特殊個体は冒険者にとって、一気に稼げる美味しい獲物だ。数時間で片が付いた。

「いやー。助かったぜ、魔法士さんよぉ。得意攻撃が始めからわかるってぇのは、楽で良いねぇ」

とのことだ。魔物は6メートル、重量2トンの大物だ。だから、僕が運ぶ。

皆ホクホクである。普段なら、一部分しか持ち帰れないからだ。儲けも数倍である。

ギルドに帰ってくると皆笑顔で騒いでいる。

僕も、今日は随分稼がせて貰った。討伐の貢献度で一番になり、50パーセント受け取れた。
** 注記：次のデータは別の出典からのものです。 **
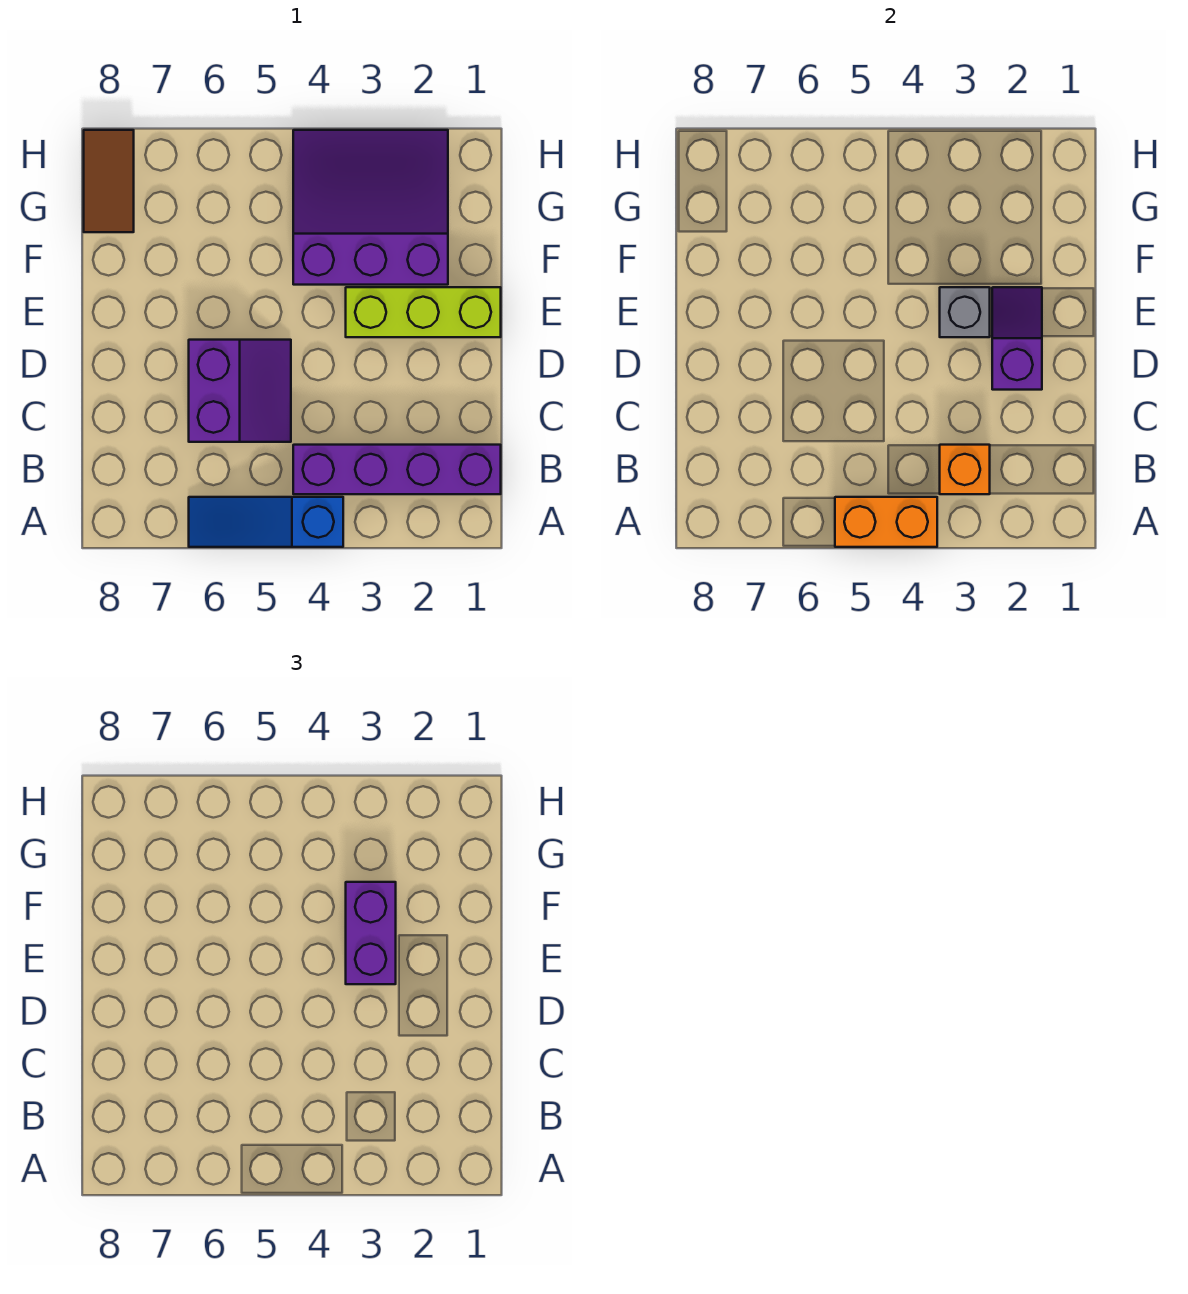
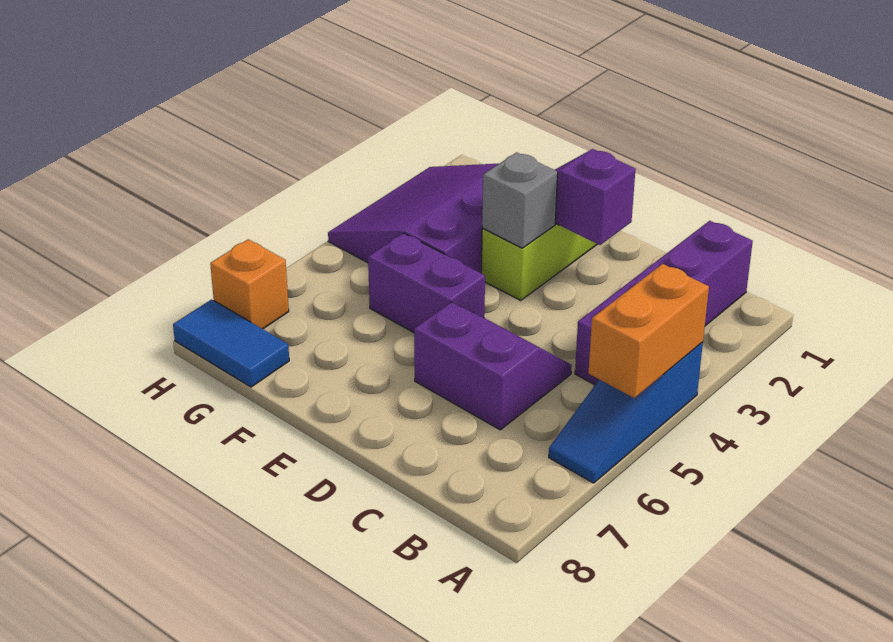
orange 1x1 brick [940,445,990,494] -> orange 1x1 brick moved to [210,239,289,329]
purple 1x2 brick [346,882,396,984] -> purple 1x2 brick moved to [368,233,485,333]
brown 1x2 tile [84,130,134,232] -> blue 1x2 tile [173,299,289,387]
強力な、そして大型の特殊個体になれば、大きな魔石がある。その魔石は街の防御システムに使われたりする。今回の魔石もそうだ。高値が付いた。

他には毛皮、肉、牙、骨、目玉、すべて利用出来るのだ。内蔵さえも、好事家に売れる。特に陰嚢、や膀胱は人気だ。肝臓と腎臓は薬になる。心臓は珍味として、若しくは滋養強壮として売れる。

まあ、大変金になったと言うことだ。